All,
I'm writing some performance sensitive code, including a 3d vector class that will be doing lots of cross-products. As a long-time C++ programmer, I know all about the evils of macros and the various benefits of inline functions. I've long been under the impression that inline functions should be approximately the same speed as macros. However, in performance testing macro vs inline functions, I've come to an interesting discovery that I hope is the result of me making a stupid mistake somewhere: the macro version of my function appears to be over 8 times as fast as the inline version!
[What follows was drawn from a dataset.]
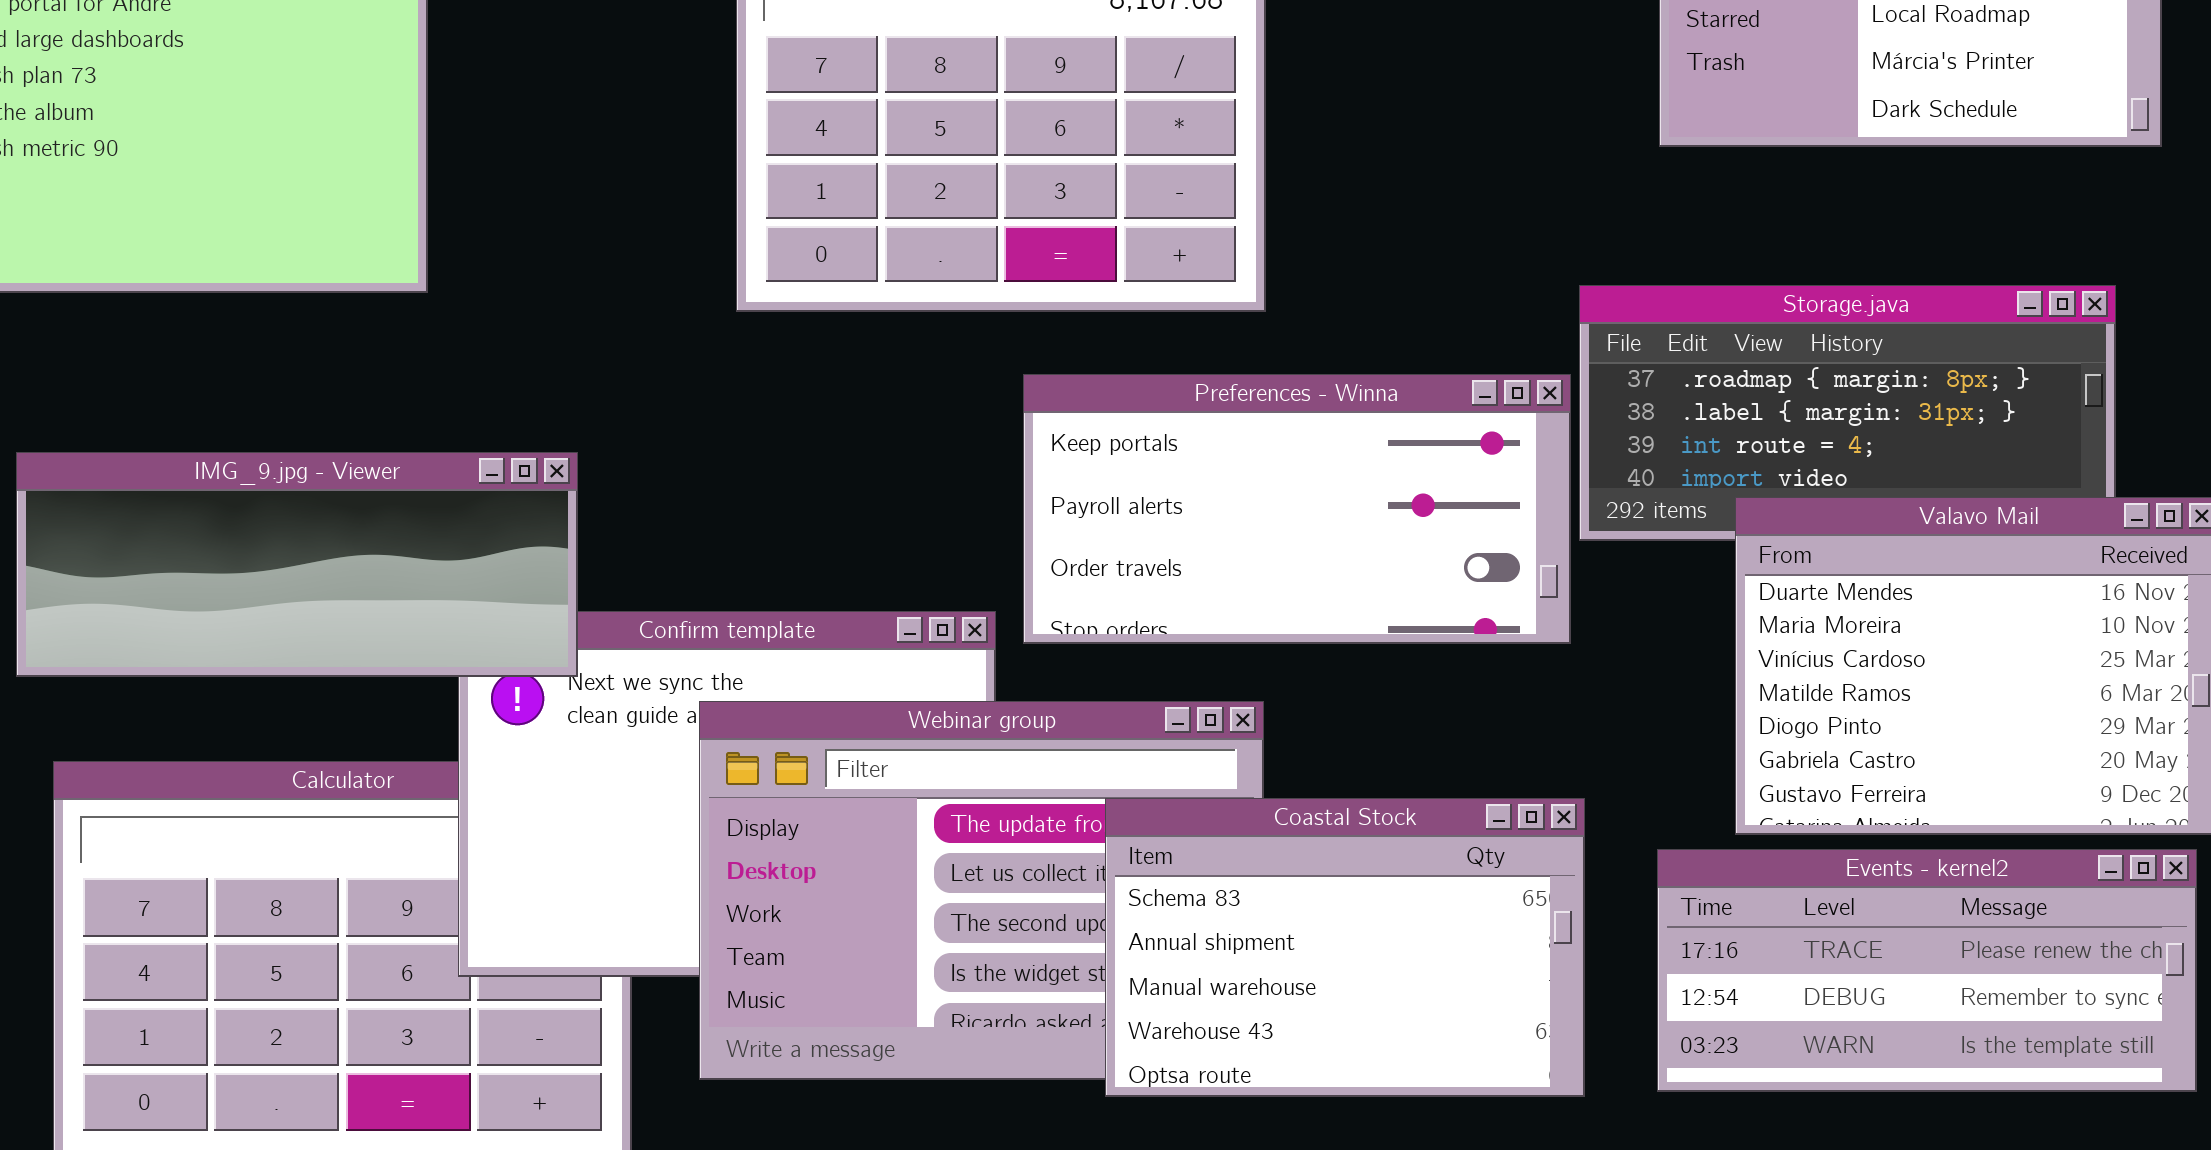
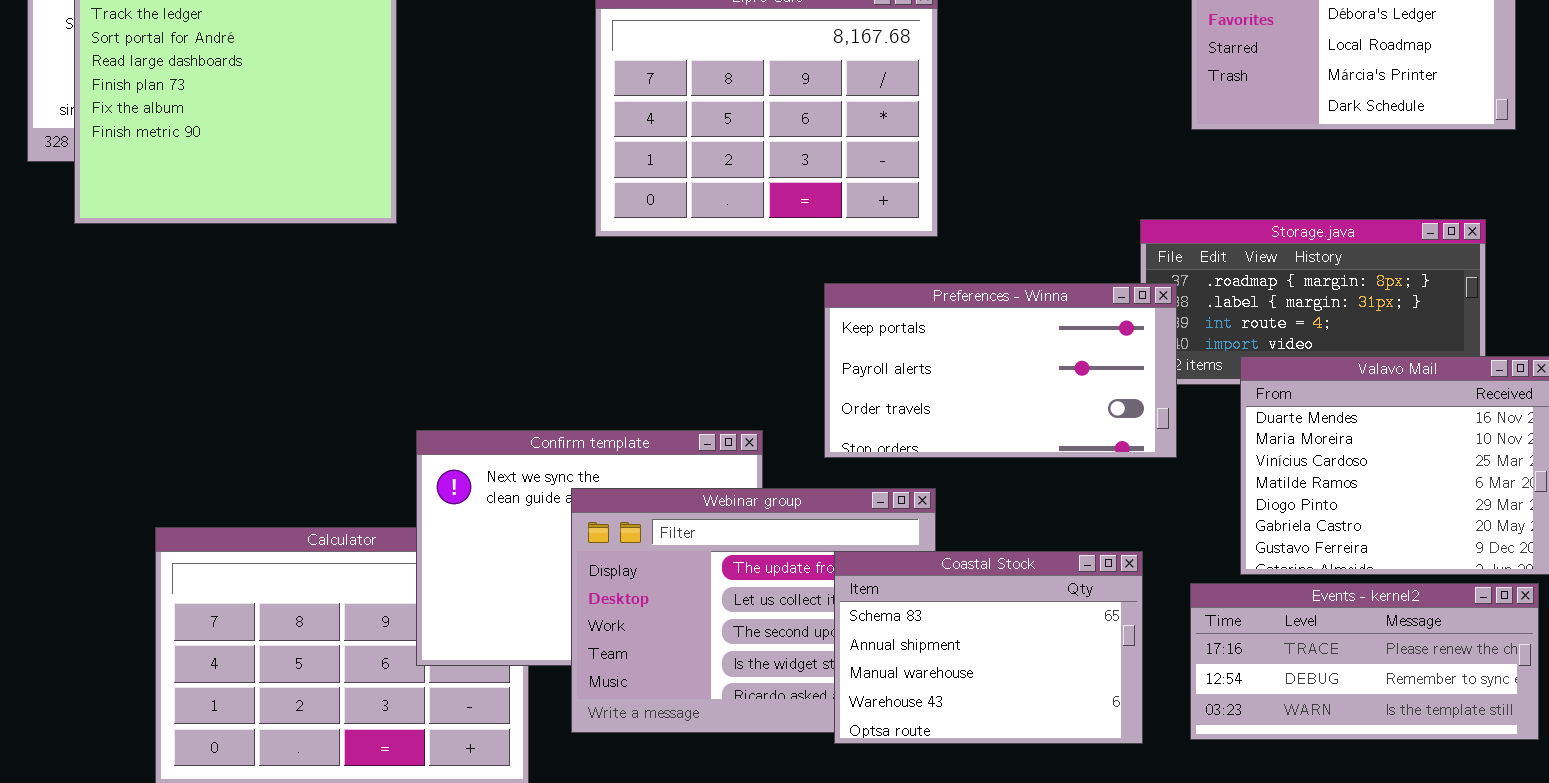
Preferences - Winna: [1023,374,1571,644] -> [824,283,1177,458], moved
IMG_9.jpg - Viewer: [16,452,578,677] -> none, closed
First, a ridiculously trimmed down version of a simple vector class:
class Vector3d { public: double m_tX, m_tY, m_tZ; Vector3d() : m_tX(0), m_tY(0), m_tZ(0) {} Vector3d(const double &tX, const double &tY, const double &tZ): m_tX(tX), m_tY(tY), m_tZ(tZ) {} static inline void CrossAndAssign ( const Vector3d& cV1, const Vector3d& cV2, Vector3d& cV ) { cV.m_tX = cV1.m_tY * cV2.m_tZ - cV1.m_tZ * cV2.m_tY; cV.m_tY = cV1.m_tZ * cV2.m_tX - cV1.m_tX * cV2.m_tZ; cV.m_tZ = cV1.m_tX * cV2.m_tY - cV1.m_tY * cV2.m_tX; } #define FastVectorCrossAndAssign(cV1,cV2,cVOut) { \ cVOut.m_tX = cV1.m_tY * cV2.m_tZ - cV1.m_tZ * cV2.m_tY; \ cVOut.m_tY = cV1.m_tZ * cV2.m_tX - cV1.m_tX * cV2.m_tZ; \ cVOut.m_tZ = cV1.m_tX * cV2.m_tY - cV1.m_tY * cV2.m_tX; } }; Here's my sample benchmarking code:
Vector3d right; Vector3d forward(1.0, 2.2, 3.6); Vector3d up(3.2, 1.4, 23.6);
clock_t start = clock(); for (long l=0; l < 100000000; l++) { Vector3d::CrossAndAssign(forward, up, right); // static inline version } clock_t end = clock(); std::cout << end - start << endl; clock_t start2 = clock(); for (long l=0; l<100000000; l++) { FastVectorCrossAndAssign(forward, up, right); // macro version } clock_t end2 = clock(); std::cout << end2 - start2 << endl; The end result: With optimizations turned completely off, the inline version takes 3200 ticks, and the macro version 500 ticks... With optimization turned on (/O2, maximize speed, and other speed tweaks), I can get the inline version down to 1100 ticks, which is better but still not the same.
So I appeal to all of you: is this really true? Have I made a stupid mistake somewhere? Or are inline functions really this much slower -- and if so, why?